Au petit jeu de la formule choc visant à décrire le nouveau président américain, c’est sans doute le philosophe français Michel Onfray qui a le mieux fait mouche. «Trump est la poupée gonflable du capital», a-t-il déclaré au lendemain de la victoire électorale du désormais président des États-Unis. La tournure résume la vulgarité du personnage et sa réelle motivation : celle d’un milliardaire grossier s’entourant d’autres milliardaires pour gouverner dans leur seul intérêt. Sa priorité annoncée de supprimer les lois de régulation financière et l’Obamacare l’illustre à merveille.
À contre-courant donc du discours d’inauguration qu’il a tenu vendredi à Washington pour son investiture. Comme il l’avait fait durant sa campagne, il a martelé qu’il rendrait sa prospérité et sa dignité à l’Amérique délaissée, celle des cols bleus sacrifiés sur l’autel de la mondialisation, celle de l’Amérique tout entière.
Lors de la campagne qui l’avait porté au pouvoir en 2009, Barack Obama avait lui-aussi dit sans ambiguïté qu’il avait pour mission première de redresser les États-Unis, alors frappés de plein fouet par la crise financière. Mais il y avait chez Obama autre chose. Il y avait des valeurs partagées, un idéal universel, la perspective d’un monde meilleur pour tous. Quels qu’en soient, huit ans plus tard, les résultats, il faut constater qu’il n’y a rien de tout cela dans le discours de Trump, pas même en creux. Pour lui, il n’y a que l’Amérique et ses citoyens qui vaillent. Une Amérique déresponsabilisée à l’égard du monde qui l’entoure. Ce changement de paradigme ne sera pas sans conséquences pour le reste d’une planète dont les États-Unis sont la puissance dominante.

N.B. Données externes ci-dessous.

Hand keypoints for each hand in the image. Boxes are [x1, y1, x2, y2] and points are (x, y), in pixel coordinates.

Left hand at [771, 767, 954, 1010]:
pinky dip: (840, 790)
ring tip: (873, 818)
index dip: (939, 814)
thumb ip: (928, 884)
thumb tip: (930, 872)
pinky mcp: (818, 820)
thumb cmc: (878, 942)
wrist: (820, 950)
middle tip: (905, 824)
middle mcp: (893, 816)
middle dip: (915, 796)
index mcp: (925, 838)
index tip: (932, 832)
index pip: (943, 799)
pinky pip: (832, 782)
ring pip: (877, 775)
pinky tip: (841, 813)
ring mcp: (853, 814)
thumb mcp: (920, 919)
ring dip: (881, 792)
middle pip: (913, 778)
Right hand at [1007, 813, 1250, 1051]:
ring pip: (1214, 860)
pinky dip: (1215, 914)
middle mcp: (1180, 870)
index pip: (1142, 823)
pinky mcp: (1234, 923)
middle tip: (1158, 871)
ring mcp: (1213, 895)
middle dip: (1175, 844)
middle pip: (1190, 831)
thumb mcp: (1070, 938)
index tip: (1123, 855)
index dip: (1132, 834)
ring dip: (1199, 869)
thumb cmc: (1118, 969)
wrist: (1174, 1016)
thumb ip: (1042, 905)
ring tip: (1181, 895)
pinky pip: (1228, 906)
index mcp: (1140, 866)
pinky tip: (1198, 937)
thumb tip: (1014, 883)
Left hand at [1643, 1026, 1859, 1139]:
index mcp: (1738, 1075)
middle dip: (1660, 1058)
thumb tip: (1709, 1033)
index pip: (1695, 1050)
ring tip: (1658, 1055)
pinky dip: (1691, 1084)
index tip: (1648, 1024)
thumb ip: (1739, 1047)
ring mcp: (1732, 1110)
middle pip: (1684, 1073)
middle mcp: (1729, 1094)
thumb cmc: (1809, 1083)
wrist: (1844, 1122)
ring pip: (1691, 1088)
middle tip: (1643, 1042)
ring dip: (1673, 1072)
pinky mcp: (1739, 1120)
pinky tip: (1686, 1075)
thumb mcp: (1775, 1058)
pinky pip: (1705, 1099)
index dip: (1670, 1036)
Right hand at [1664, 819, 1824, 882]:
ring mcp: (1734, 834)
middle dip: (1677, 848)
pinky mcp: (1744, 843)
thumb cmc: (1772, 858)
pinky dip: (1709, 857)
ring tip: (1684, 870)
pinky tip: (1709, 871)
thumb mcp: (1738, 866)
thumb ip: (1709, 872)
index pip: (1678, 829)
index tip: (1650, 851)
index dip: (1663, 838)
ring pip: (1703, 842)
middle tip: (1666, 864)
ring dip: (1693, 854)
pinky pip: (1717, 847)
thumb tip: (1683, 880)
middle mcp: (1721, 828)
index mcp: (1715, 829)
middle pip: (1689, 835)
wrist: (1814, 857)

La posture est résolument nationaliste. Elle est tout autant démagogique quand il dit que son investiture symbolise le transfert du pouvoir de l’élite au peuple. Chez Trump, l’appel au peuple est permanent et à ses yeux légitime d’ores et déjà toute son action à venir. Nul besoin d’être prophète pour deviner qu’avec lui le peuple sera prétexte à toutes les dérives. Transposée à l’Europe, l’alchimie des deux éléments que sont le nationalisme et la démagogie porte un nom : extrême droite. Il ne faudra ni le négliger ni le sous-estimer.
Vendredi, Trump nous a mis face à une réalité à laquelle personne ne voulait croire : celle de l’improbable accession au pouvoir d’un oligarque grossier, de la «poupée gonflable du capital».